Shadow 'Archive' affirme avoir reproduit presque l'intégralité des morceaux présents sur Spotify
La bibliothèque fantôme Anna's Archive a réalisé une opération de piratage musical sans précédent en récupérant 86 millions de fichiers audio sur Spotify, représentant près de 300 To de données. Cette action vise à sauvegarder le patrimoine musical contre la perte due aux catastrophes naturelles et aux changements de politique des plateformes. Malgré les critiques, Anna's Archive affirme que son initiative est orientée vers la préservation plutôt que le piratage.
Anna's Archive annonce avoir « sauvegardé Spotify »
Anna's Archive, bien connue pour sa mission d'archivage d'œuvres numériques, a récemment annoncé ce week-end qu'elle avait réussi l'une des plus grandes opérations de piratage musical jamais réalisées : « Nous avons sauvegardé Spotify ». Le groupe prétend avoir récupéré 86 millions de fichiers audio, correspondant à 99,6 % des morceaux réellement écoutés sur la plateforme.
Ces données représentent un peu moins de 300 téraoctets et seront distribuées via des torrents dans les semaines à venir. Un porte-parole de Spotify a réagi en déclarant que « un tiers a récupéré les métadonnées publiques et utilisé des tactiques illicites pour contourner les DRM afin d’accéder à certains fichiers audio ». Cependant, cette affirmation ne précise pas l’ampleur du piratage revendiqué par Anna’s Archive.
Les chiffres révèlent l'importance du projet
Selon Anna's Archive, elle détient maintenant 99 % des métadonnées liées à la bibliothèque massive comptant 256 millions de pistes sur Spotify. Cela inclut également 186 millions d’ISRC (International Standard Recording Codes) uniques, établissant ainsi une base de données considérablement plus grande que celle offerte par MusicBrainz. Les morceaux populaires ont été conservés au format OGG Vorbis avec une qualité sonore intacte.
Environ 70 % des titres présents sur Spotify ont un score de popularité nul ; seules quelques centaines de milliers affichent un certain succès auprès du public. Par exemple, les trois chansons actuellement en tête sont « Die With A Smile » avec 3,07 milliards d'écoutes, « BIRDS OF A FEATHER » atteignant 3,13 milliards, et « DtMF » qui compte tout juste 1,12 milliard d'écoutes.
Une analyse surprenante des données musicales
L'analyse effectuée par Anna's Archive révèle plusieurs tendances intrigantes parmi les fichiers récupérés. Par exemple, beaucoup de pistes s'avèrent avoir exactement une durée prédominante autour des 2h00 ou 3h00 minutes sans explication claire quant à ce phénomène.
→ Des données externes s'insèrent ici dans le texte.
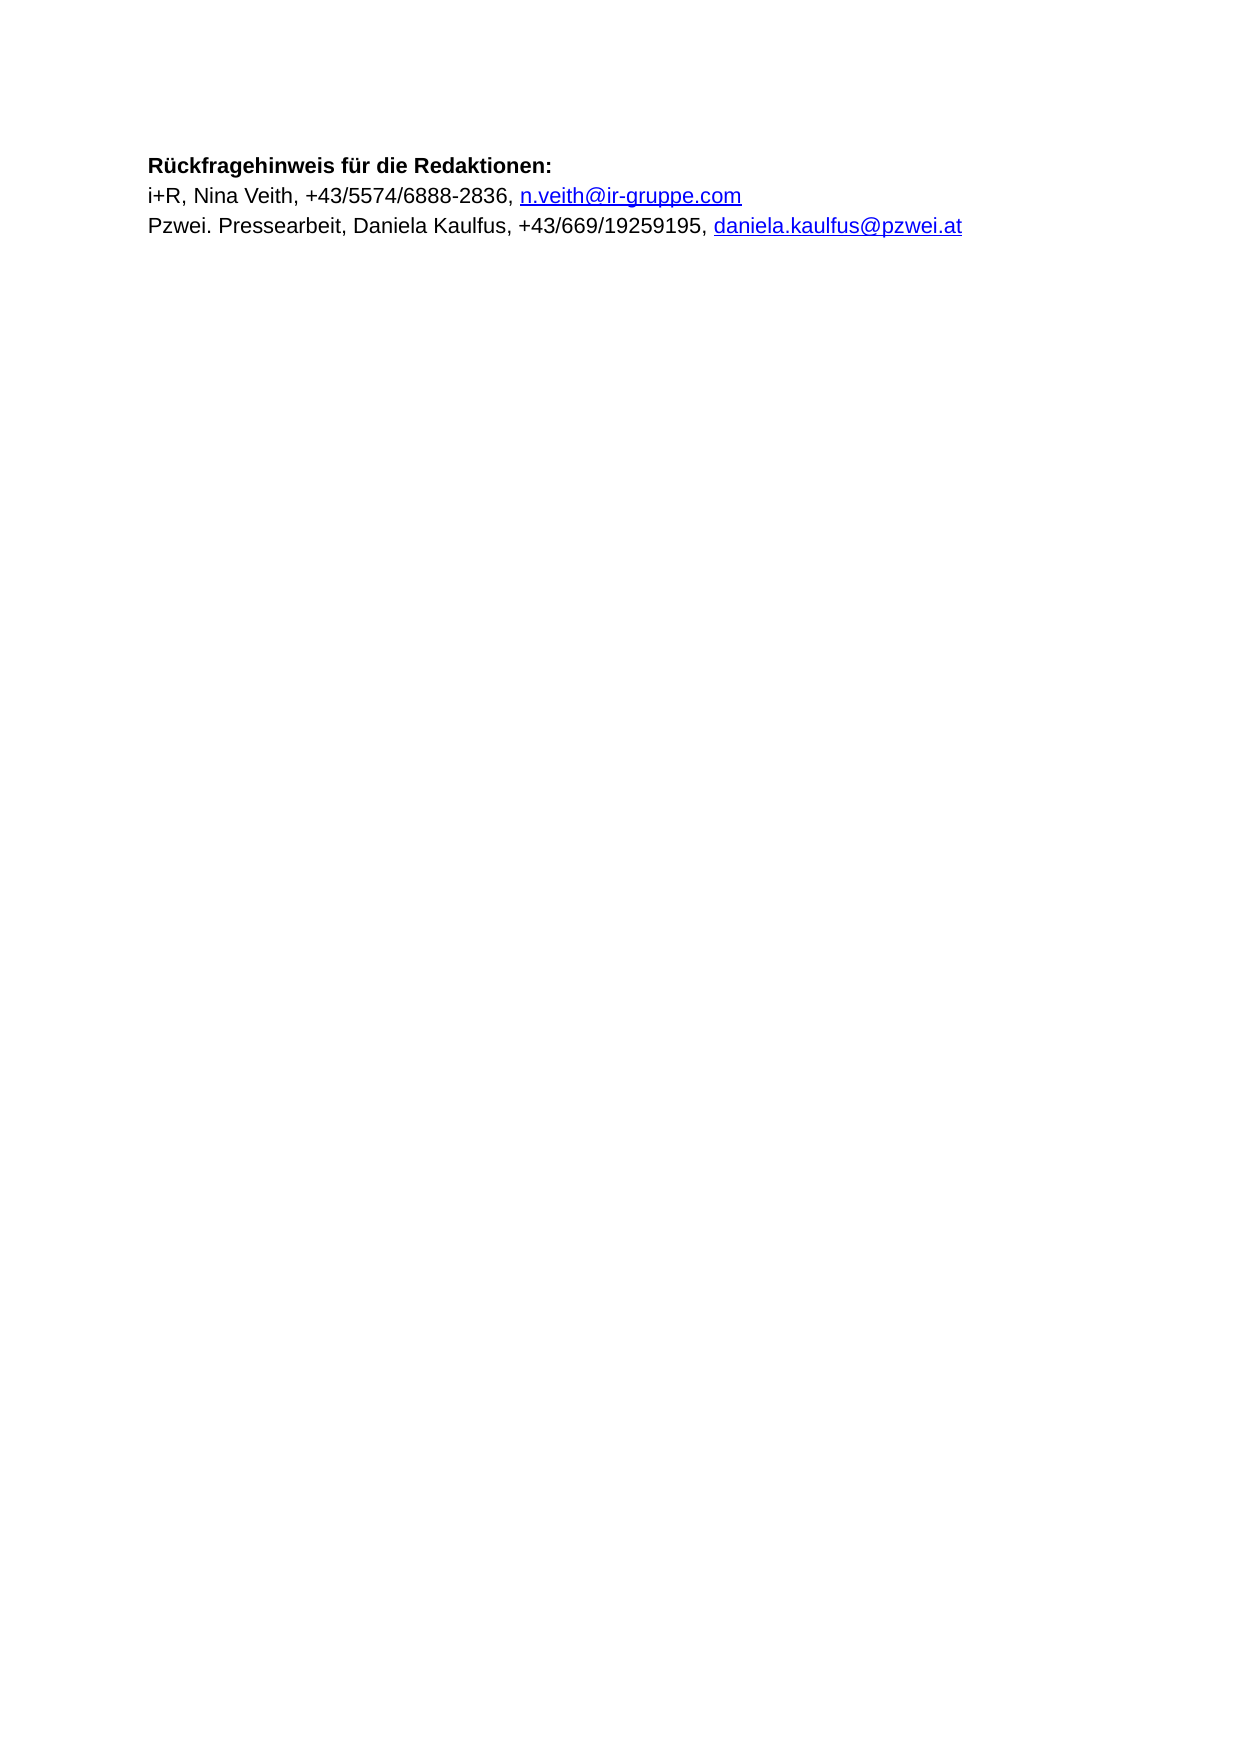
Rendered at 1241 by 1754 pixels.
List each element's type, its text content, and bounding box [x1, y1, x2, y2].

De plus, on note une explosion du nombre d'albums sortis depuis 2015 grâce notamment à la génération automatisée via IA.
Les genres musicaux sont également révélateurs : le genre électronique/danse arrive en tête avec 520 075 artistes, suivi par le rock (370 179) et le monde/traditionnel (202 529) selon leurs analyses.
La justification derrière cette opération controversée
Sur leur blog officiel, Anna’s Archive présente son initiative comme étant destinée avant tout à la préservation plutôt qu'au piratage pur et simple : « Nous avons vu ici un rôle dans la création d’archives musicales principalement destinées à la préservation ». Ils soulignent que leur objectif est aussi celui de protéger les œuvres moins connues qui risquent souvent d'être perdues si ces plateformes venaient à modifier leurs politiques ou fermer complètement.
Cependant cette position soulève également des questions éthiques importantes concernant l’impact économique sur les artistes dont les revenus proviennent majoritairement des écoutes sur ces plateformes. À titre indicatif, Spotify rémunère entre 0,003 $ et 0,005 $ par écoute; cet accès gratuit pourrait donc nuire directement aux redevances dues aux créateurs.
Des conséquences légales se profilent à l'horizon
Anna's Archive fait face à une pression juridique croissante après ses récentes actions. Des pays comme la Belgique ont déjà imposé des ordonnances bloquant certaines activités du site avec amendes pouvant atteindre jusqu'à 500 000 € pour non-respect des droits d'auteur. Des actions similaires ont eu lieu au Royaume-Uni où blocages judiciaires ont été obtenus contre eux en décembre dernier.
De plus grandes organisations comme Internet Archive peuvent déjà servir d’exemple alors qu’elles ont réglé un procès coûteux concernant leurs projets archivant certains contenus sous copyright après avoir reçu près de 621 millions $ en dommages-intérêts demandés par divers éditeurs.
Pour l'instant cependant seules les métadonnées sont disponibles publiquement tandis que les fichiers audio continuent leur déploiement progressif via torrents massifs pour répondre au mieux aux attentes populaires exprimées par leur communauté.